Um ein Kultur-Rezept zu bekommen, kann man sich bis Mittwoch, 15. Februar 2023, per E-Mail an kulturrezept@stadt-frankfurt.de oder telefonisch an das Gesundheitsamt unter der Nummer (069)212-33129 wenden. Die Bewerbung beinhaltet das Ausfüllen eines speziellen Fragebogens, mit dessen Hilfe sich der Einsamkeitsgrad der Interessierten bestimmen lässt. Denn von dem Angebot sollen vor allem diejenigen profitieren, die sich einsam fühlen oder die in einer anderen Weise psychisch belastet sind.

„In einem nachfolgenden Gespräch wollen wir klären, ob unsere Kursangebote passen oder ob ein individuelles Angebot wie eine Führung mit einer Kulturbegleiterin oder ein Gutschein für einen Museumsbesuch besser zu der Bewerberin oder dem Bewerber passen. Alle, die sich bewerben, werden ein Kulturrezept bekommen“, erklärt Roos.

Die Gespräche und Fragebögen dienen den Projektkoordinatorinnen und -koordinatoren auch dazu, nach Abschluss der beiden Kreativkurse zu erheben, inwieweit das Kulturrezept Wirkung zeigt – fühlen sich die Teilnehmenden noch immer einsam oder bestärkt sie das gemeinschaftliche Erlebnis, künftig eigenständig einen Kurs zu belegen oder sich einer Gruppe anzuschließen? Hat das Einsamkeitsgefühl nachgelassen und wirkt sich das Angebot auch auf andere Bereiche günstig aus? Mit den Erkenntnissen aus COPE wollen die Kooperationspartner mögliche positive Effekte belegen und neue Konzepte gegen Einsamkeit entwickeln.
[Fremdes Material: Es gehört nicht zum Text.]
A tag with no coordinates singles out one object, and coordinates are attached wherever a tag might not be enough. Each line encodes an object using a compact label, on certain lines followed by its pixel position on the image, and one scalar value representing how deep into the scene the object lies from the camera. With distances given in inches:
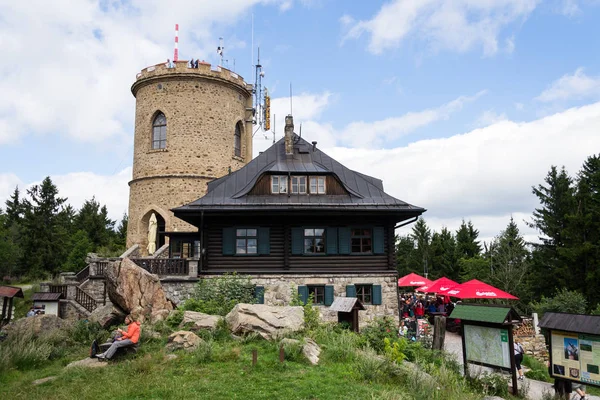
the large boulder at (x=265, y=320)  519.2
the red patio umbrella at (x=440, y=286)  947.0
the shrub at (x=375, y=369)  397.1
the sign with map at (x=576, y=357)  415.5
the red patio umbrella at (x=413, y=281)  1065.6
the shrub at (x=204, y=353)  426.9
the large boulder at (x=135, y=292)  593.6
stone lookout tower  1133.7
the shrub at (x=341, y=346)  450.9
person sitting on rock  442.6
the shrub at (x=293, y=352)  434.0
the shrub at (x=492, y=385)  443.5
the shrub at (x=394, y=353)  443.2
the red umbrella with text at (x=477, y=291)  810.2
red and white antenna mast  1177.5
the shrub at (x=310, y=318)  579.6
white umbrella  1026.1
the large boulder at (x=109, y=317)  598.9
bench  453.1
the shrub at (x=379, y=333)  511.8
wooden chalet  824.9
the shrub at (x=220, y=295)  671.8
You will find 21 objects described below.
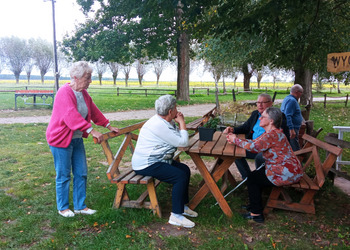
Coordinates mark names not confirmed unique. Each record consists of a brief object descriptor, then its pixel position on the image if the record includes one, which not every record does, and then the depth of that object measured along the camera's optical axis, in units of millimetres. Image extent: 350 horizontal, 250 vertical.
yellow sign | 3504
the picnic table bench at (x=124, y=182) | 3584
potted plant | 3759
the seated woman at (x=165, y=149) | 3455
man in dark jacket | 4408
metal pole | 19500
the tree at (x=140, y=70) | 76375
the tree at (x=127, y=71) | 80125
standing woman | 3422
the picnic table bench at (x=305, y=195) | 3763
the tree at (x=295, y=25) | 4828
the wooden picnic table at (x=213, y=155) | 3428
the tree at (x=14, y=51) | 75875
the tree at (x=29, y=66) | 78875
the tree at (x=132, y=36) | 18250
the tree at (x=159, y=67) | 79562
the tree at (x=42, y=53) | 76750
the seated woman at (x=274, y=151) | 3449
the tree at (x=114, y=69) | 72256
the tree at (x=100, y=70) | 80112
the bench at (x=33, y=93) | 15969
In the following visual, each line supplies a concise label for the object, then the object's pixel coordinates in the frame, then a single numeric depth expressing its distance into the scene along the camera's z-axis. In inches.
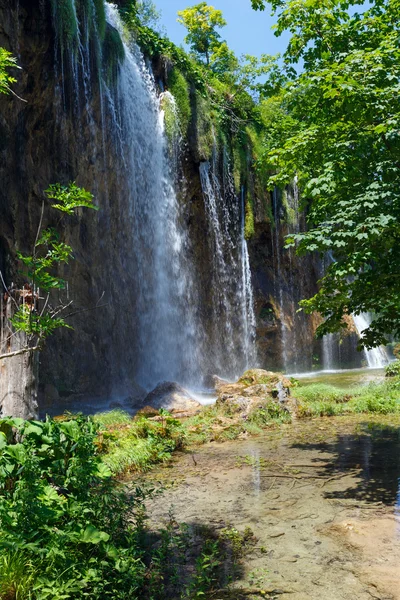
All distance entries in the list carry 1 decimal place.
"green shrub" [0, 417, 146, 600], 111.0
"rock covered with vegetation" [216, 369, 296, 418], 402.6
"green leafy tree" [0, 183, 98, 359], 152.3
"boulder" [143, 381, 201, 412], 502.3
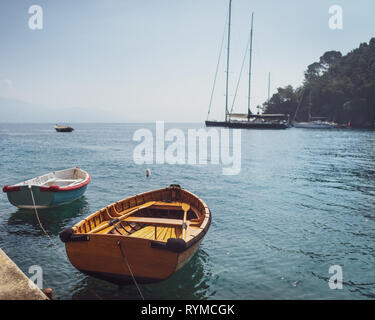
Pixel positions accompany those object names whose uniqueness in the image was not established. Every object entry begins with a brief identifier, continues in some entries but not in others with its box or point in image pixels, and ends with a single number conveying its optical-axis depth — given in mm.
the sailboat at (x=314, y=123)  105062
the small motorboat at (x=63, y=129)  105938
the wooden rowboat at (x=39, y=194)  14852
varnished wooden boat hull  7489
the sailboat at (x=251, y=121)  103900
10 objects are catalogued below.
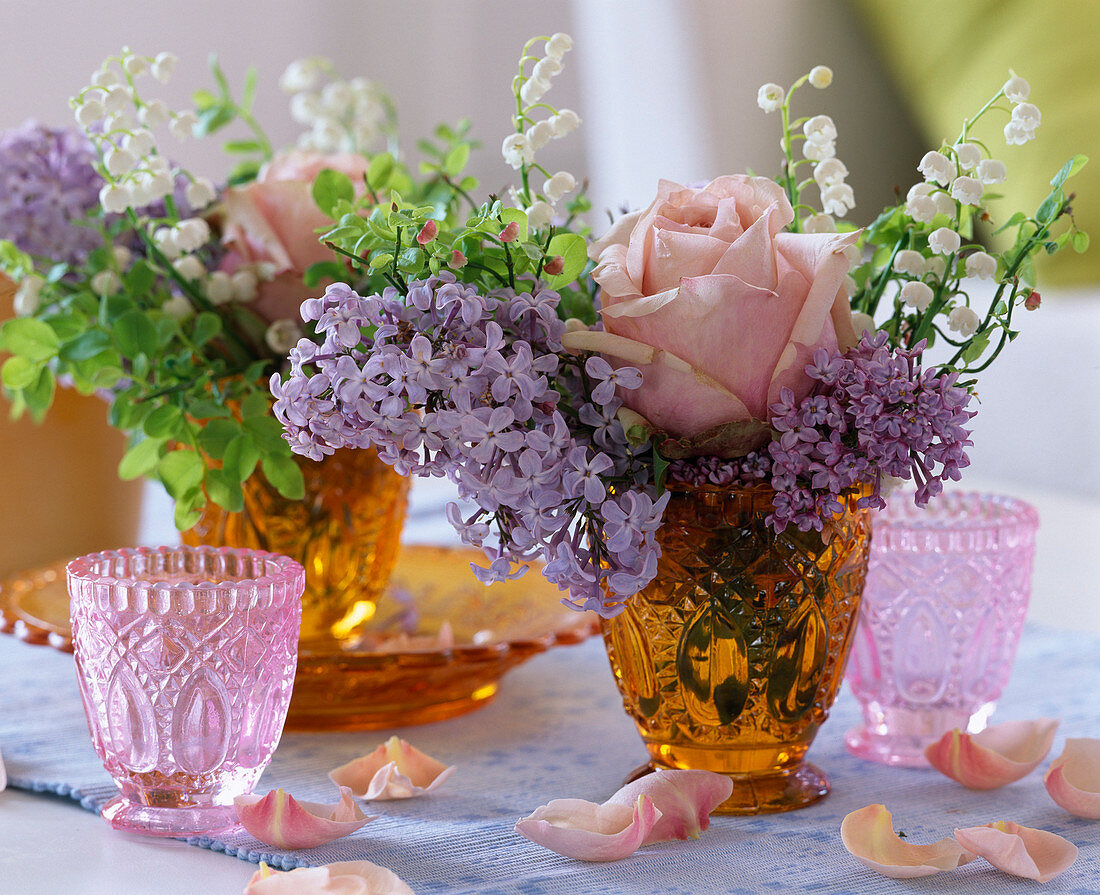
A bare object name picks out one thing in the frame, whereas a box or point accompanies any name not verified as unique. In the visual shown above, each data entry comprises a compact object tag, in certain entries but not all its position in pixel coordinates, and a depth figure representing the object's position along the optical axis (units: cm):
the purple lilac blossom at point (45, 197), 92
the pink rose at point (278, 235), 92
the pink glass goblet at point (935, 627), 86
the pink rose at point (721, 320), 78
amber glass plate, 88
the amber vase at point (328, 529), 94
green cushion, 159
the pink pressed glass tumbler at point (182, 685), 80
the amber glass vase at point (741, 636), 80
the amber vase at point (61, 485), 103
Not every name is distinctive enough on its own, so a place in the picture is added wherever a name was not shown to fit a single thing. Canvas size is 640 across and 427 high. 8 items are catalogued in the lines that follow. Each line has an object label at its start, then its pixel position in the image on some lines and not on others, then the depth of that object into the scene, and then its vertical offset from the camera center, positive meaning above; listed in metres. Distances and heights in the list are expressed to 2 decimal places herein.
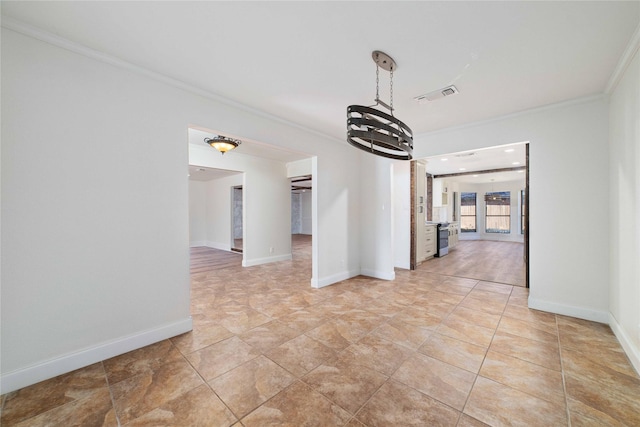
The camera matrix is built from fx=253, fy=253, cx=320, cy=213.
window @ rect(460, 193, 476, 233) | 11.38 -0.02
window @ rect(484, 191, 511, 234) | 10.73 +0.00
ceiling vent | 2.74 +1.34
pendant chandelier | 1.96 +0.68
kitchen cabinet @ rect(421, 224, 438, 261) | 6.43 -0.73
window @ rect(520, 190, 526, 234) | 10.22 +0.26
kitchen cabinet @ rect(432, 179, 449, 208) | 8.97 +0.70
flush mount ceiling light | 4.31 +1.22
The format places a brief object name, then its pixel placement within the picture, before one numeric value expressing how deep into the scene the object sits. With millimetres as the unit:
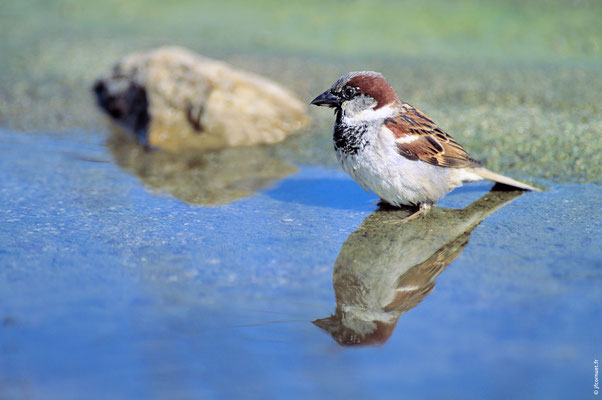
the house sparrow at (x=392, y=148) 6930
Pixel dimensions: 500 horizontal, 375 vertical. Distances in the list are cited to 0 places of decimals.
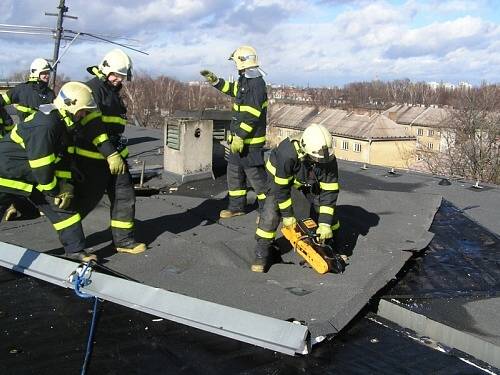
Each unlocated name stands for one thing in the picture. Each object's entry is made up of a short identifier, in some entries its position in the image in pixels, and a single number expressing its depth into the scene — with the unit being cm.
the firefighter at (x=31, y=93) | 692
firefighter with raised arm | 564
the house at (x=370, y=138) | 5278
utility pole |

Roos ist sich schon jetzt sicher: „Kunst schafft Erlebnisse, der Besuch eines Kurses erweitert die eigenen Kenntnisse. Und das erweist sich immer als positiv für die psychische Gesundheit.“
 
Informationen zu COPE
 „COPE – Culture On Prescription in Europe“ ist ein Gemeinschaftsprojekt des ISIS Institut für Soziale Infrastruktur, des Gesundheitsamts Frankfurts und Partnern in Dublin, Bukarest, Gouda, Lissabon und Brüssel. Es hat eine Laufzeit von 27 Monaten, welche sich bis zum 31. März 2024 erstreckt und wird vom Erasmus-Förderprogramm der Europäischen Union kofinanziert. Ziel des Projekts ist es, Menschen, die unter Einsamkeit leiden, zu unterstützen und gleichzeitig zu untersuchen, inwieweit Einsamkeit und sozialer Isolation durch neu entwickelte Kunst- und Kulturprogramme entgegengewirkt werden kann.